Gallery 1: Life in Post-Revolution Cuba

The first gallery presents images of daily life in Cuba, primarily from the 1990s and early 2000s, beginning with photographs that reference patriotic themes: the Cuban flag, veterans, a military parade and public portraits of 19th-century Independence hero José Martí and Cuban leader Fidel Castro. While ostensibly honoring the new Cuba, many of the images question both the power of photography and its relationship to political authority. An untitled 1992 photograph by José Figueroa depicts dozens of freshly made prints of Alberto Korda’s iconic portrait of Che laid out on a bed – Figueroa was Korda’s longtime printer – and suggests the ubiquity of that iconic image as both propaganda and commodity. Other photographs in this section of the exhibition depict the hardships and aspirations of rural Cubans in the post-revolutionary era as well as the day-to-day joys of life divorced from political concerns. Photographers in this section include Pedro Abascal, Raúl Cañibano, María Cienfuegos Leiseca, José Julián Martí, Humberto Mayol and Eduardo Muñoz Ordoqui.

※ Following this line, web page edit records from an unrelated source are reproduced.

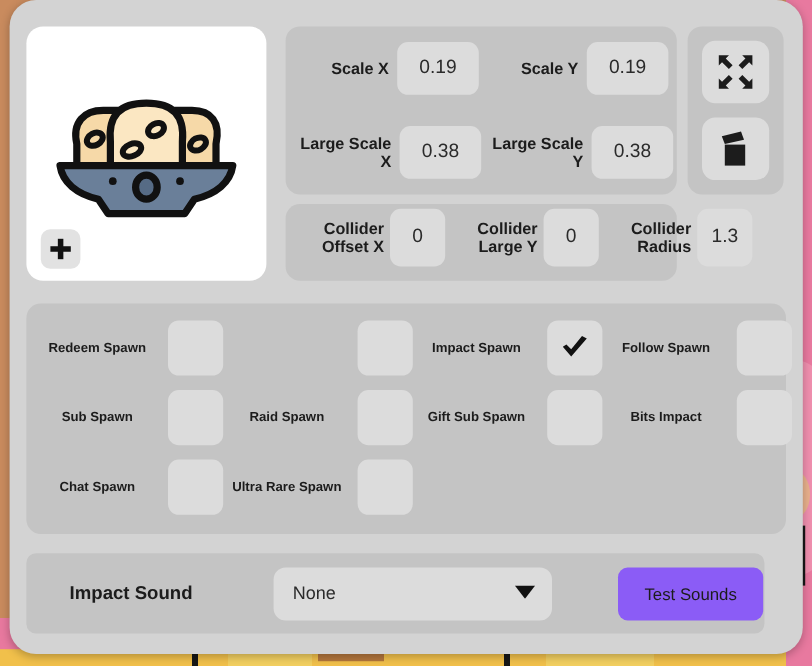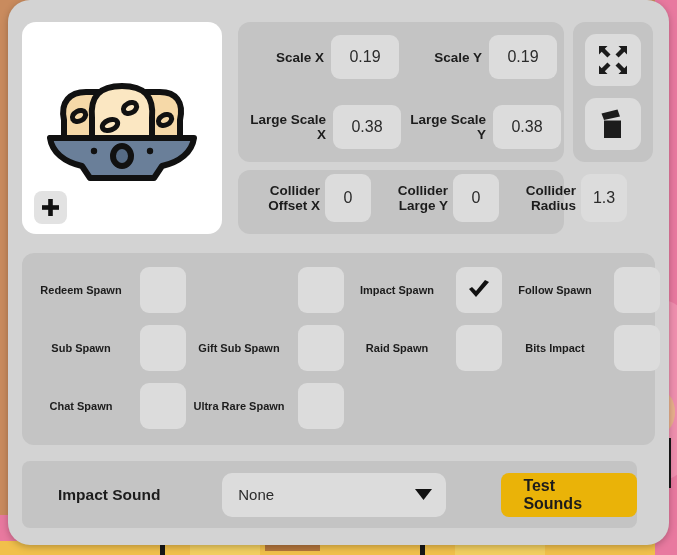--- a/index.html
+++ b/index.html
@@ -406,13 +406,13 @@
         </span>
       </div>
       <div class="spawn-cell">
+        <span class="spawn-label">Raid Spawn</span>
+        <span class="spawn-checkbox">
+          
+        </span>
+      </div>
+      <div class="spawn-cell">
         <span class="spawn-label">Gift Sub Spawn</span>
-        <span class="spawn-checkbox">
-          
-        </span>
-      </div>
-      <div class="spawn-cell">
-        <span class="spawn-label">Raid Spawn</span>
         <span class="spawn-checkbox">
           
         </span>

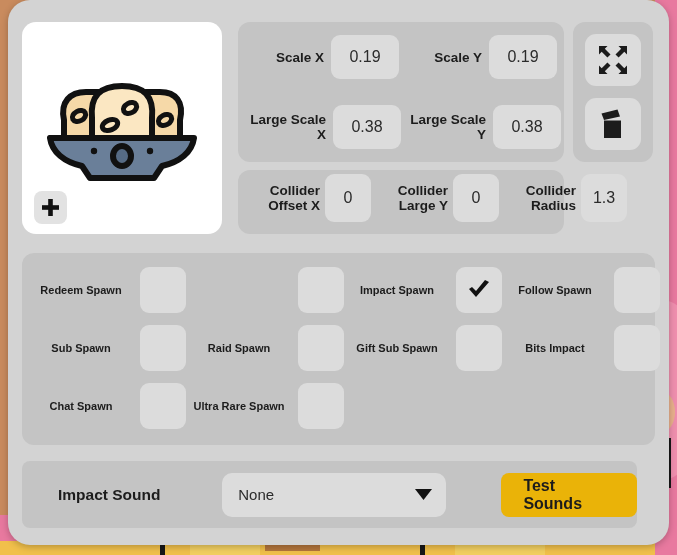--- a/index.html
+++ b/index.html
@@ -256,13 +256,13 @@
     margin-left: 55px;
     height: 44px;
     padding: 0 22px;
-    background: #eab308;
+    background: #8b5cf6;
     border-radius: 8px;
     display: flex;
     align-items: center;
     justify-content: center;
-    font-size: 16px;
-    font-weight: bold;
+    font-size: 14px;
+    font-weight: normal;
     color: #1c1c1c;
     cursor: pointer;
   }

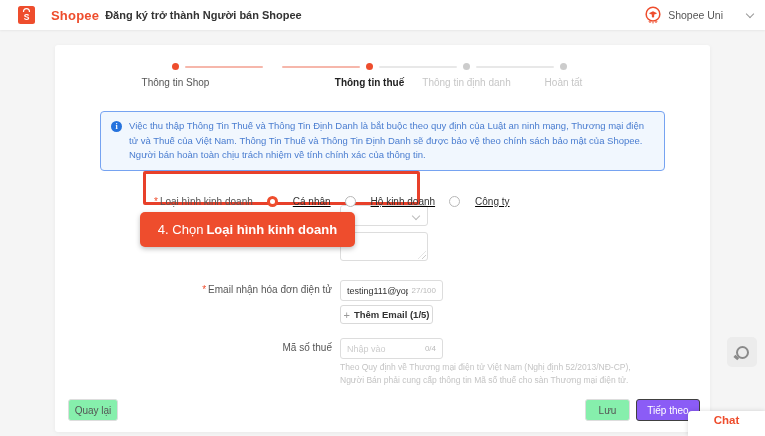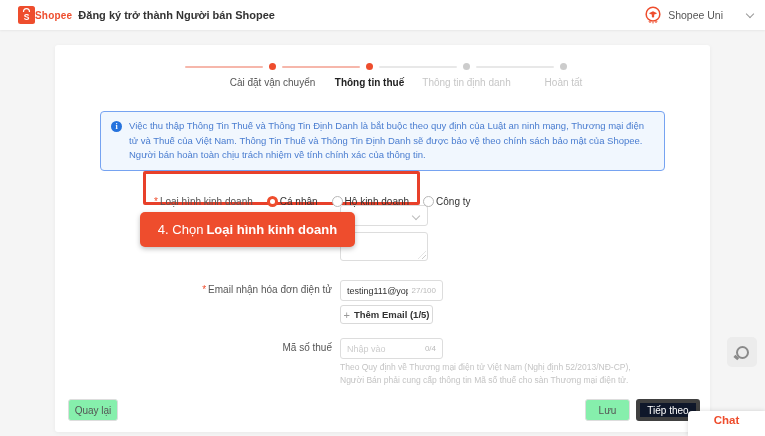--- a/index.html
+++ b/index.html
@@ -11,7 +11,7 @@
             box-shadow:0 1px 2px rgba(0,0,0,.06); display:flex; align-items:center; z-index:30; }
   .logo-wrap { display:flex; align-items:center; margin-left:18px; cursor:pointer; }
   .logo-badge { width:17px; height:18px; }
-  .logo-word { color:#ee4d2d; font-size:10px; font-weight:bold; margin-left:0; letter-spacing:.2px; }
+  .logo-word { color:#ee4d2d; font-size:13px; font-weight:bold; margin-left:16px; letter-spacing:.2px; }
   .header-title { font-size:11px; font-weight:bold; color:#333; margin-left:6px; }
   .account { position:absolute; right:42px; top:0; height:30px; display:flex; align-items:center; gap:5px; cursor:pointer; }
   .account-name { font-size:10.5px; color:#555; }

Gallery 2: Memory, the Body, and Identity

The second section of the exhibition marks a pivotal shift in Cuban photography. As the nation plunged into economic, social and political crisis following the collapse of the Soviet Union and the loss of its financial support, a time that Castro dubbed the “Special Period,” many photographers turned from documentation of the public sphere to a more personal and poetic exploration of the private realm. Photographers treated the body, often their own, as the path through which to examine their present situation through the lens of Afro- Cuban rituals, personal history, queer identity, race and gender. This particularly rich section features exceptional work by Juan Carlos Alom, Arien Chang Castán, José Manuel Fors, Alejandro González, Eduardo Hernandez Santos, Cirenaica Moreira, René Peña, and others.

Gallery 3: Myth and Reality

In the final section of the exhibition, composed primarily of work made since 2005, photographers address the current political, social and economic situation more directly than in previous years—but slyly still, in order not to run afoul of government dictates and official arbiters of culture. This most recent generation of photographers, born well after the Revolution, came of age in the depths of the Special Period, and began their artistic careers with a greater awareness of international contemporary art. Again, national symbols appear—the Cuban flag, currency, stamps, historic events—but this time with a knowing nod to their emptiness. The precarious nature of life in present-day Cuba and the widespread desire for emigration are common subjects.
This gallery includes work by Adrián Fernández, Alejandro González, Glenda Léon, Liudmila & Nelson, Yasser Piña Peña, Sandra Ramos, Esterio Segura, Lisette Solórzano, and others.